Reminders: Life Isn’t Always Fair

Reminders: Life Isn't Always Fair

by Ardith Hoff

A baker sued a farmer for cheating him.  The baker and the farmer had a bartering agreement.  The farmer was to give the baker one pound of butter in exchange for a one-pound loaf of bread.  The baker was suspicious that he was being cheated and decided to weigh the butter.  He found that he was not in fact getting a full pound of butter and sued the farmer.  The judge in the case asked the farmer to explain. 

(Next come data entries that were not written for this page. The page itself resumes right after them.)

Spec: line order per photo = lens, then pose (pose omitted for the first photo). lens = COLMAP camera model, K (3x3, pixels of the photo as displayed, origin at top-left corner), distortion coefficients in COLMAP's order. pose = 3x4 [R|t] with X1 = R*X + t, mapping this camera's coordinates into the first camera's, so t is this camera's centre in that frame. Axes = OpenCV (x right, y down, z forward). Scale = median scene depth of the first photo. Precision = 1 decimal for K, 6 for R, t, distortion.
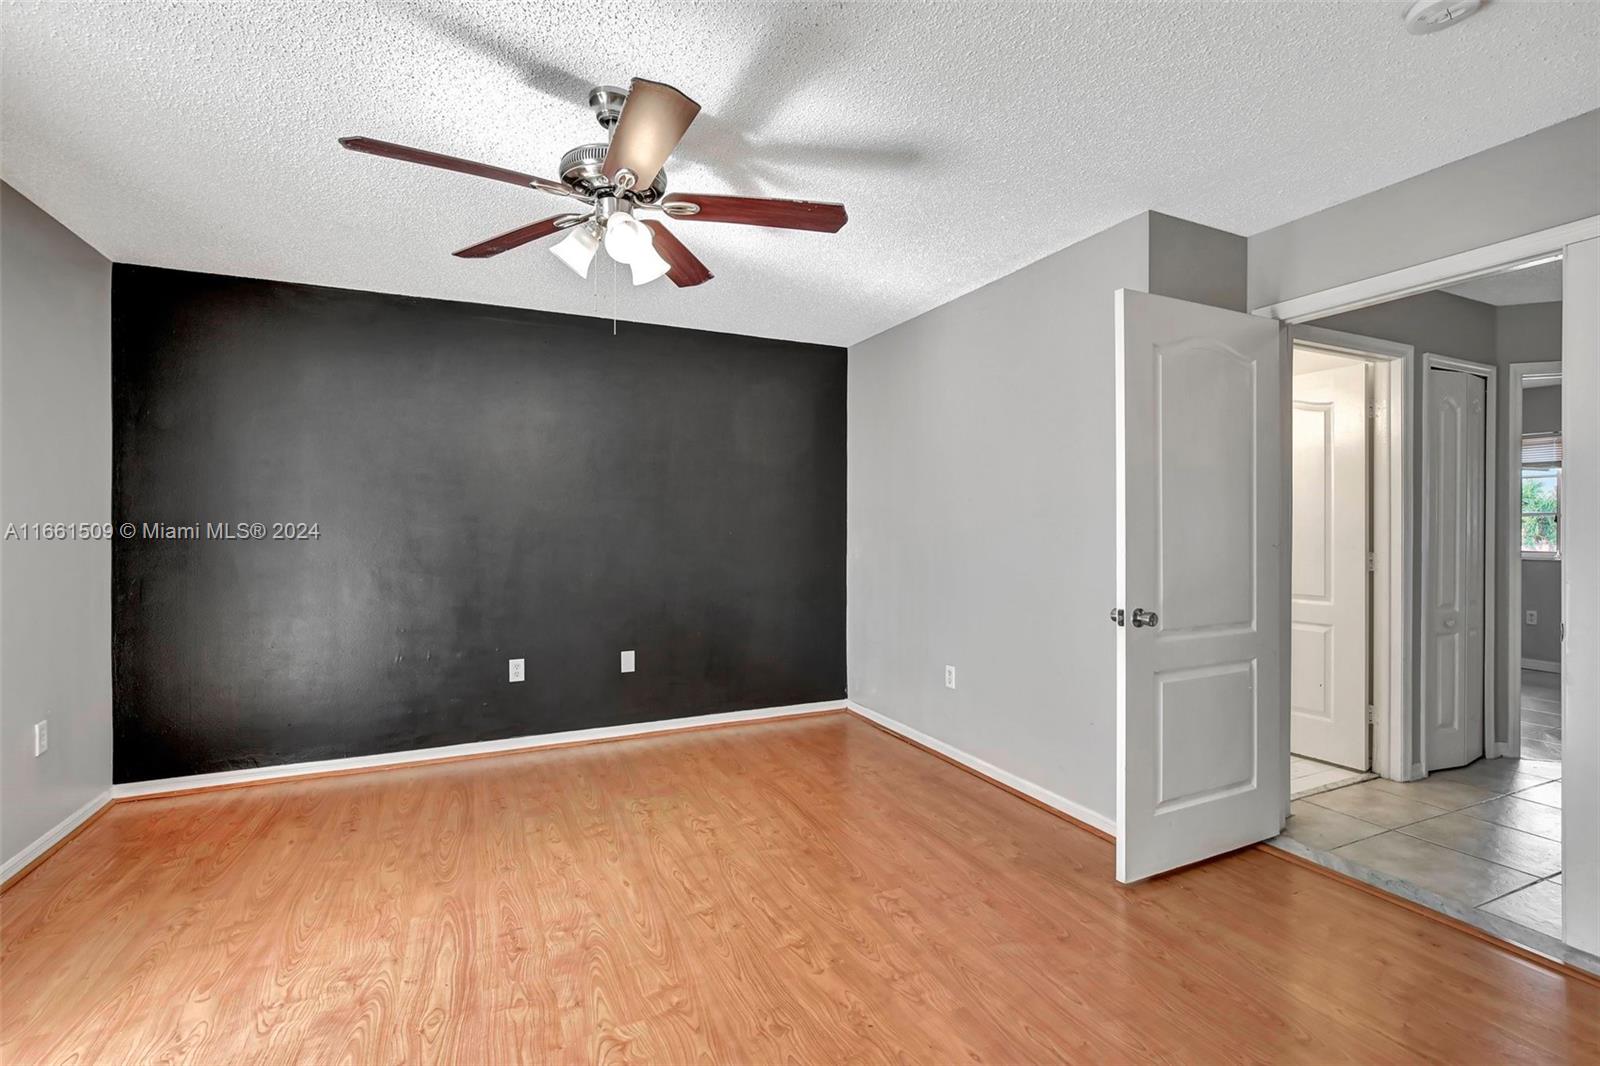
lens RADIAL K [[743.9, 0, 840.9], [0, 743.9, 525.2], [0, 0, 1]] dist [-0.017186, 0.006464]
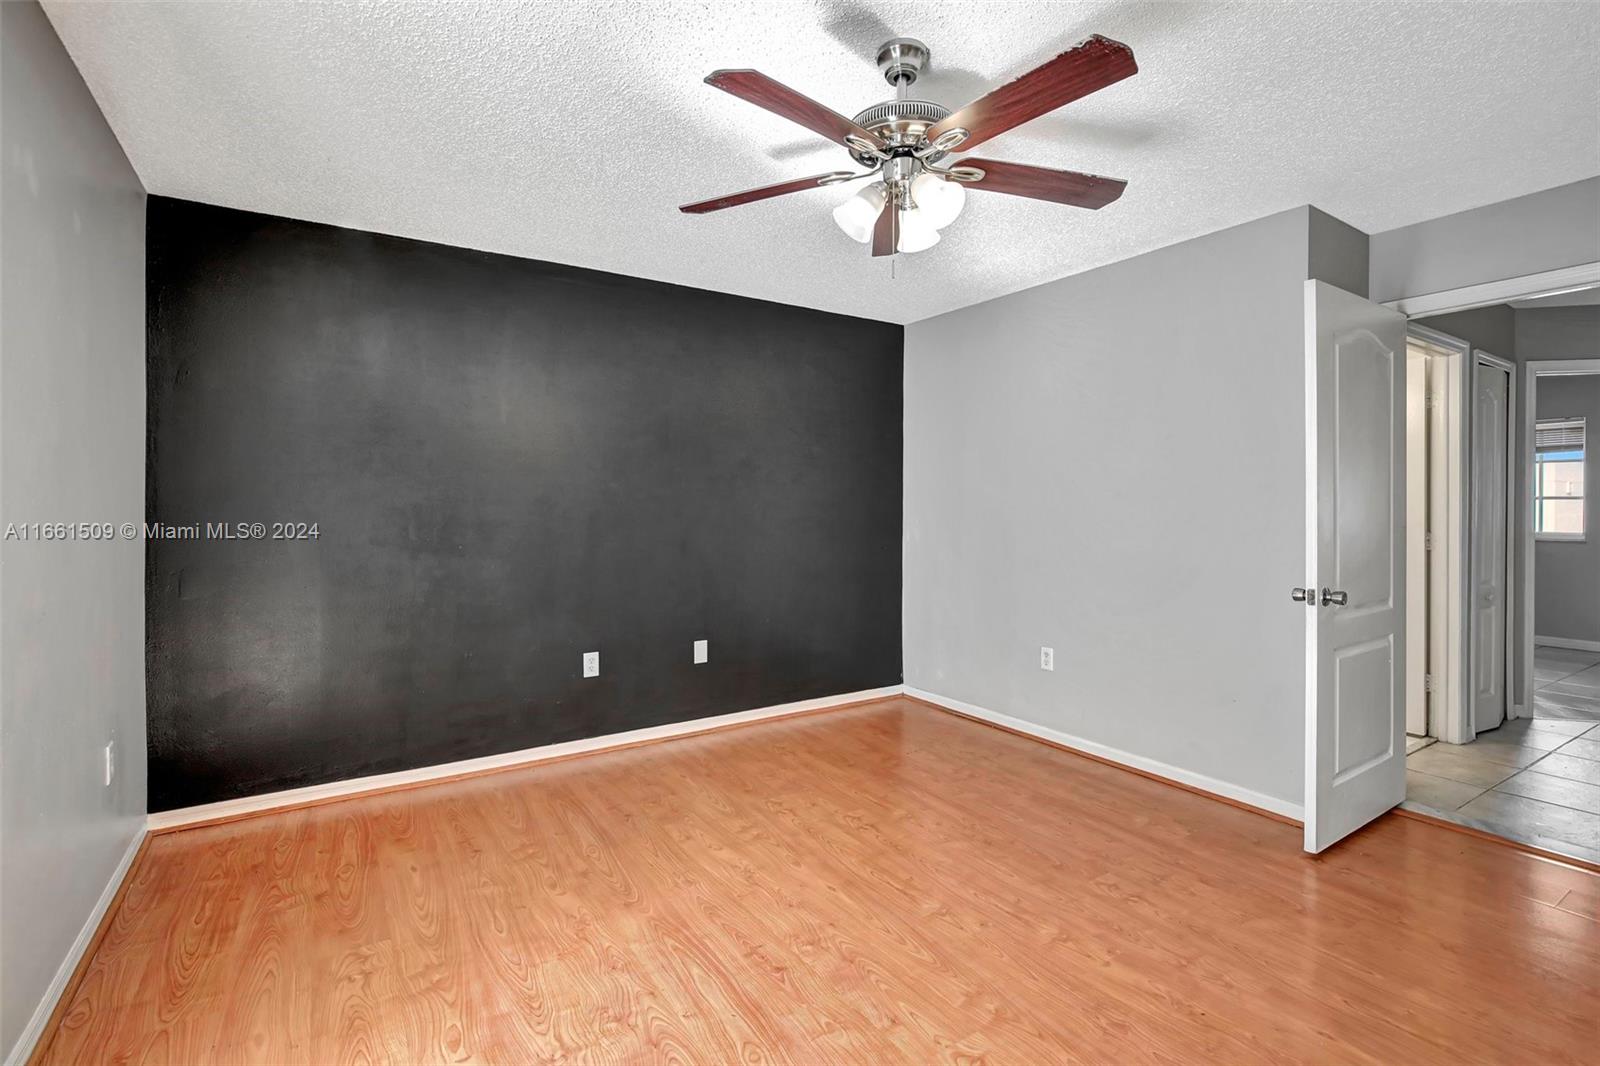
lens RADIAL K [[753.6, 0, 833.5], [0, 753.6, 507.0], [0, 0, 1]] dist [-0.010489, 0.000189]
pose [[0.990125, 0.001176, 0.140180, -0.371153], [-0.001387, 0.999998, 0.001406, -0.001517], [-0.140178, -0.001587, 0.990125, 0.049393]]
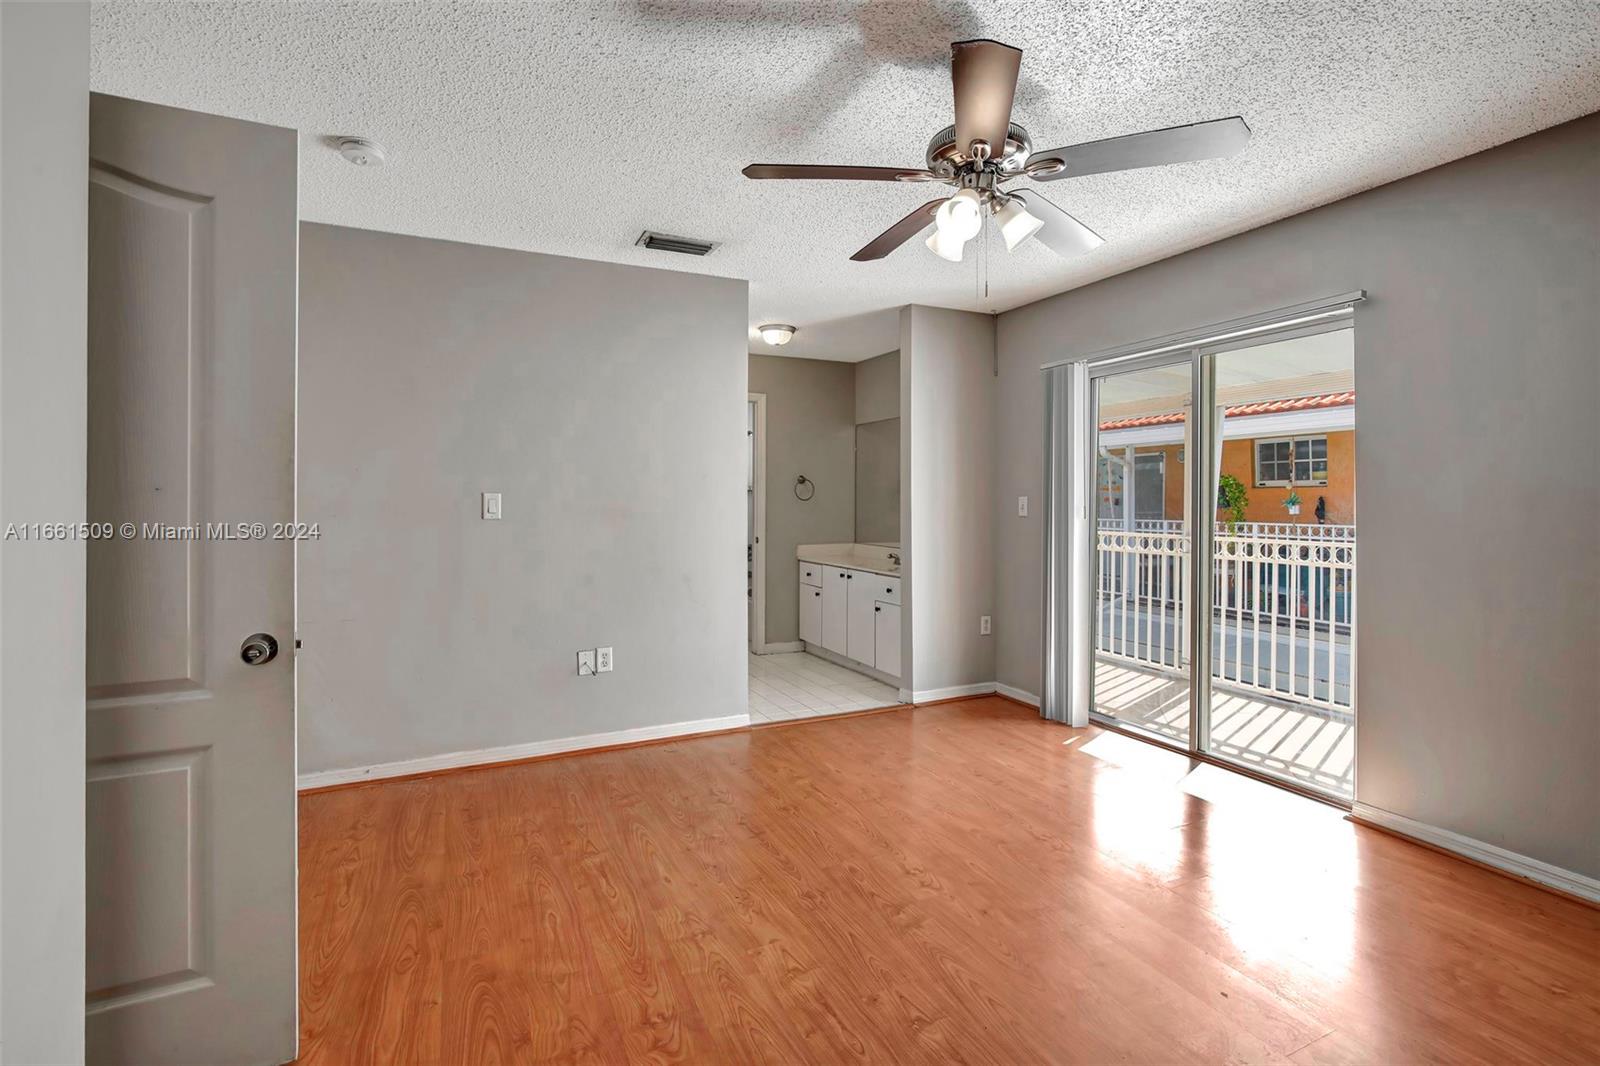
lens RADIAL K [[736.5, 0, 831.6], [0, 736.5, 498.9], [0, 0, 1]] dist [-0.002906, -0.000176]
pose [[-0.999991, -0.000319, -0.004328, -0.072829], [-0.000318, 1.000000, -0.000243, 0.000267], [0.004328, -0.000242, -0.999991, 1.413933]]
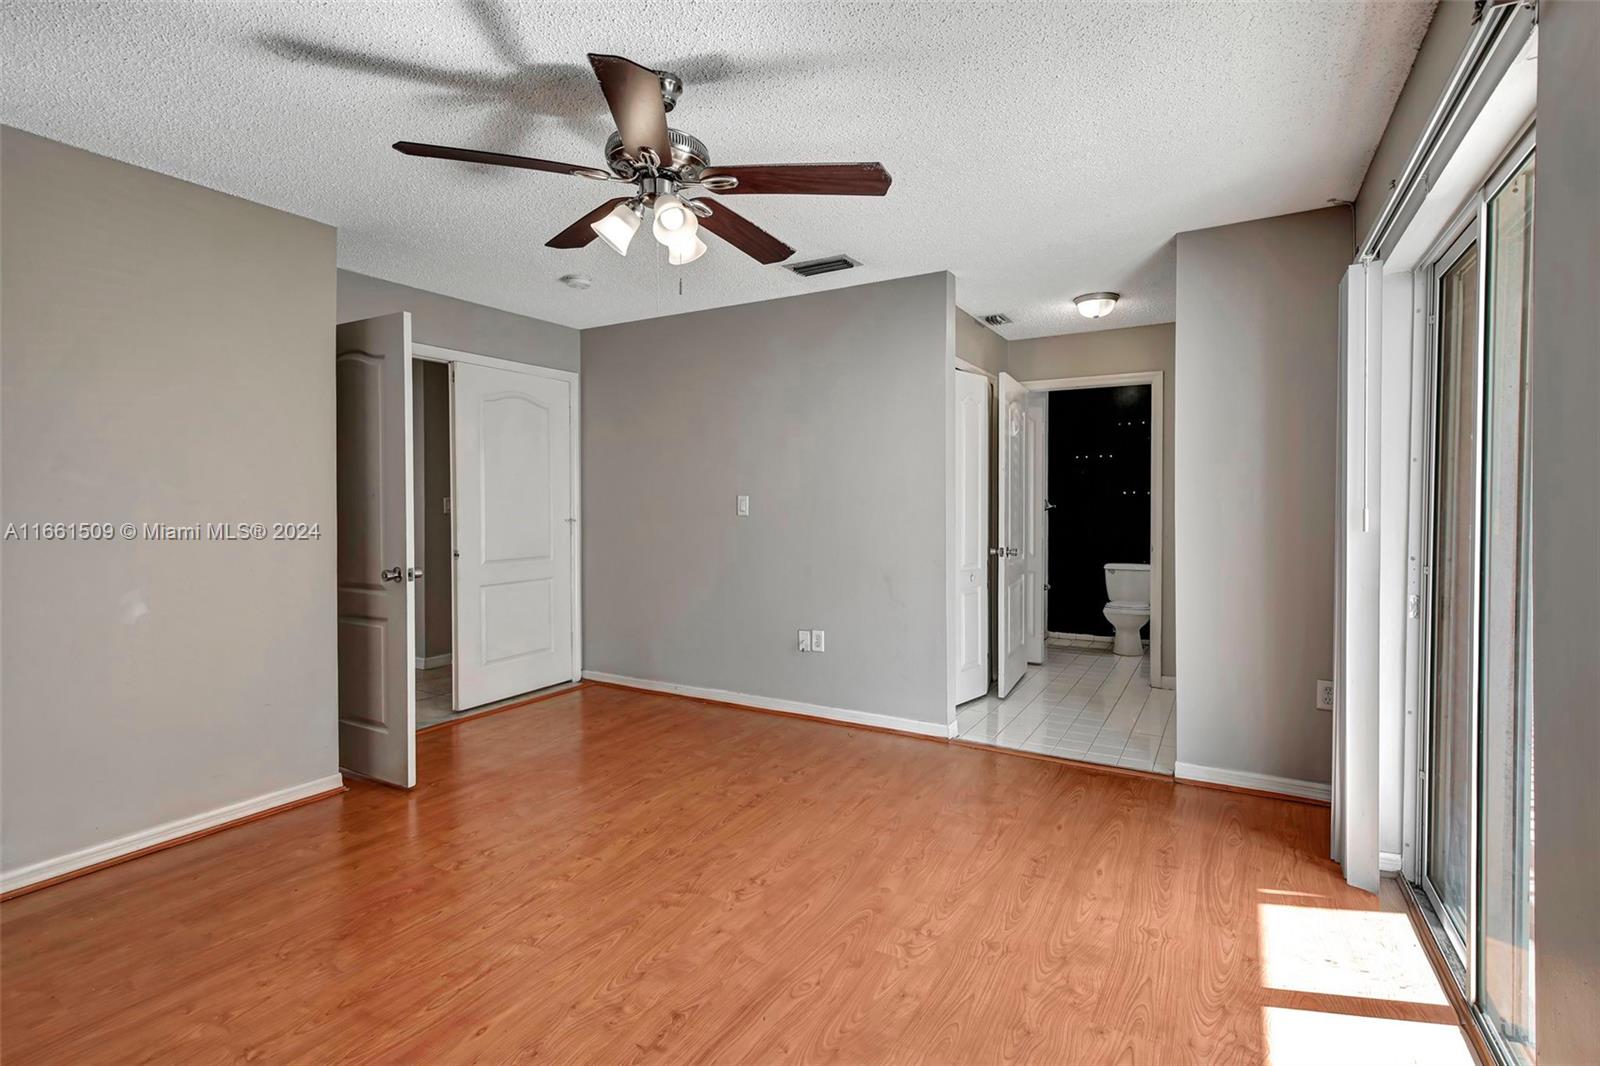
lens RADIAL K [[757.2, 0, 797.8], [0, 757.2, 500.6], [0, 0, 1]] dist [-0.008299, 0.000146]
pose [[-0.550864, 0.002062, 0.834592, -0.895714], [0.001260, 0.999998, -0.001640, 0.004241], [-0.834594, 0.000148, -0.550866, 1.000024]]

The farmer replied that he was not trying to cheat the baker.  He said, “I am a simple man.  I do not own a scale, but I do have a balance beam with two pans.  When the baker brings me the loaf of bread, I put it on one side of the balance, and that is how I know how much butter to put in the pan on the other side of the balance.”  Needless to say, the judge dismissed the case.  

The obvious moral of the story is that you get what you give, but in real life, it doesn’t always seem to work that way.  Some people, who are suffering, actually have made bad decisions.  Others see that and assume they are just getting what’s coming to them.  Yet we all know decent, hard working folks and innocent children to whom bad things happen, through no fault of their own, while others who are profiting from dishonesty and greed seem to sail through life without a hitch.

We tell our children that, “Life isn’t always fair.”  We encourage them not to try to figure it out, but to just accept that, “It is what it is.” and move on.  We know that God works in mysterious ways, and we are promised that someday we will understand fully.  Until then, we are asked to trust God. 

Proverbs 16:11 tells us, “A just balance and scales are the Lord's; all the weights in the bag are his work.”  The apostle Paul wrote in Romans 11:33 “Oh, the depth of the riches both of the wisdom and knowledge of God!  How un-searchable are His judgments and un-fathomable His ways.”  We need to remember that God does not cause our difficulties, but He will help us through them.  We just need to ask.